The Architecture Question
Where does the LLM belong in your system?
The answer is an architecture decision, not a technology decision. For each component, ask: is this problem deterministic or non-deterministic? If deterministic, build the solution with AI but run it as traditional software. If non-deterministic, use the model at runtime - but with verification, fallbacks, and human gates.
The more complex systems - the ones that actually work in production - are neither purely deterministic nor purely non-deterministic. They weave both together. Deterministic orchestration flows coordinate non-deterministic models. Routing logic decides which model handles which task. Fallback chains manage failure. The flows themselves are traditional software - predictable, testable, debuggable. The models inside those flows handle the parts that genuinely require probabilistic reasoning.
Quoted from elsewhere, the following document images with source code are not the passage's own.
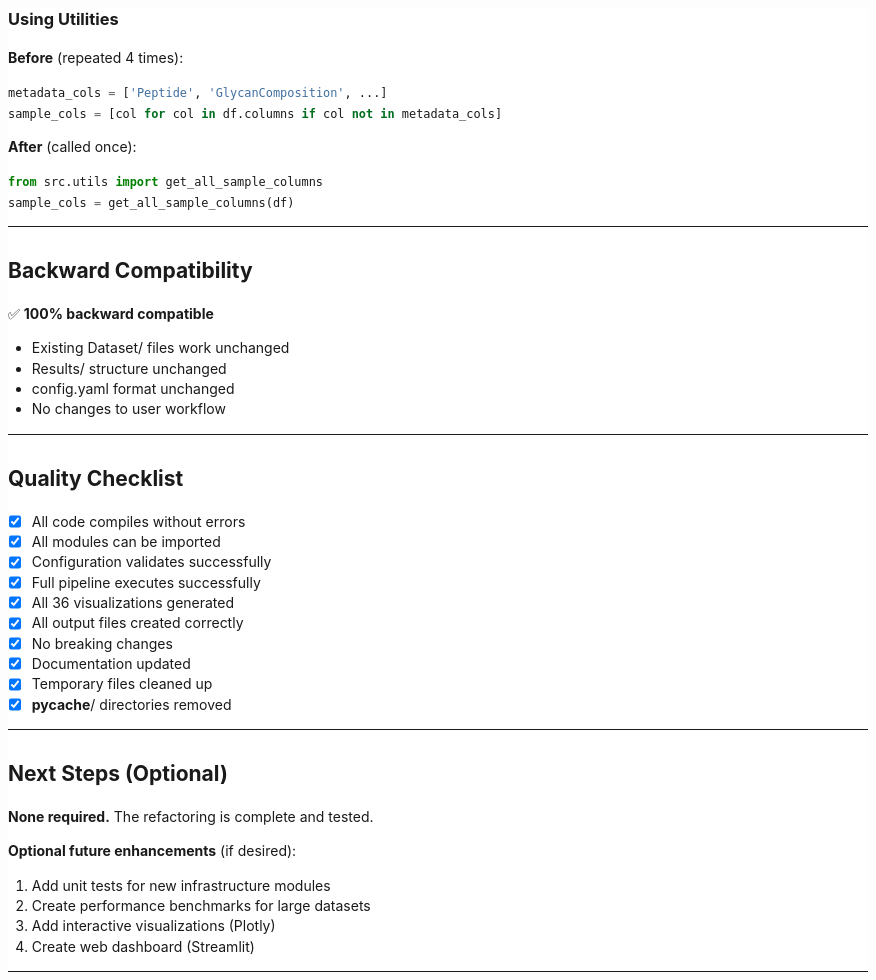 ### Using Utilities

**Before** (repeated 4 times):
```python
metadata_cols = ['Peptide', 'GlycanComposition', ...]
sample_cols = [col for col in df.columns if col not in metadata_cols]
```

**After** (called once):
```python
from src.utils import get_all_sample_columns
sample_cols = get_all_sample_columns(df)
```

---

## Backward Compatibility

✅ **100% backward compatible**
- Existing Dataset/ files work unchanged
- Results/ structure unchanged
- config.yaml format unchanged
- No changes to user workflow

---

## Quality Checklist

- [x] All code compiles without errors
- [x] All modules can be imported
- [x] Configuration validates successfully
- [x] Full pipeline executes successfully
- [x] All 36 visualizations generated
- [x] All output files created correctly
- [x] No breaking changes
- [x] Documentation updated
- [x] Temporary files cleaned up
- [x] __pycache__/ directories removed

---

## Next Steps (Optional)

**None required.** The refactoring is complete and tested.

**Optional future enhancements** (if desired):
1. Add unit tests for new infrastructure modules
2. Create performance benchmarks for large datasets
3. Add interactive visualizations (Plotly)
4. Create web dashboard (Streamlit)

---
This is where model evaluation becomes an architecture concern, not just a procurement decision. Different models have different strengths across cost, capability, and latency. A system that routes a simple classification to a fast, cheap model and reserves a frontier model for complex reasoning is not just saving money. It is making a deliberate architectural choice about where variance is acceptable and where it is not. The orchestration is deterministic. The reasoning is not. Getting the boundary right is the whole design problem.
The Eval Layer
A new kind of guardrail has emerged - not for the code, but for the product. When models are woven into a live product in front of customers, the testing pyramid is not enough. Unit tests, integration tests, and end-to-end tests cover the deterministic parts of the system. They do not cover the probabilistic output that users actually see. For that, you need evals. Eval frameworks like Braintrust let you run structured evaluations against the prompts in your product - scoring outputs with LLMs, code, or human review, comparing different prompts against different models, and converting production failures into regression datasets. The prompt becomes a testable artefact. You iterate on it the way you iterate on code: measure, compare, improve. This is not traditional QA. It is a new layer of verification for where your product is non-deterministic and your quality standard is not.
This creates a new friction. Model capabilities are improving across many dimensions simultaneously - cost drops, latency improves, reasoning gets stronger, context windows expand. Teams that want to take advantage of those improvements need to switch models inside the product. But switching without sufficient evals is gambling. You need coverage that tells you whether the new model holds quality across your specific prompts and use cases before your customers see the difference. The teams with strong eval pipelines can swap models confidently when a better option appears. The teams without them are locked in - not by contract, but by fear of regression.
AI-assisted development increases the cost of ambiguity. When humans write code, ambiguity leaks slowly. When agents write code, ambiguity compounds instantly. You can iterate quickly, but only if your intent is clear.
Discipline returns - not as bureaucracy, but as precision.
The biometric threshold. The poker solver. The production stack. Same question across decades: where is the line between what you can compute and what you must estimate? Drawing that line deliberately is the difference between a system that scales and one that embarrasses you at the border.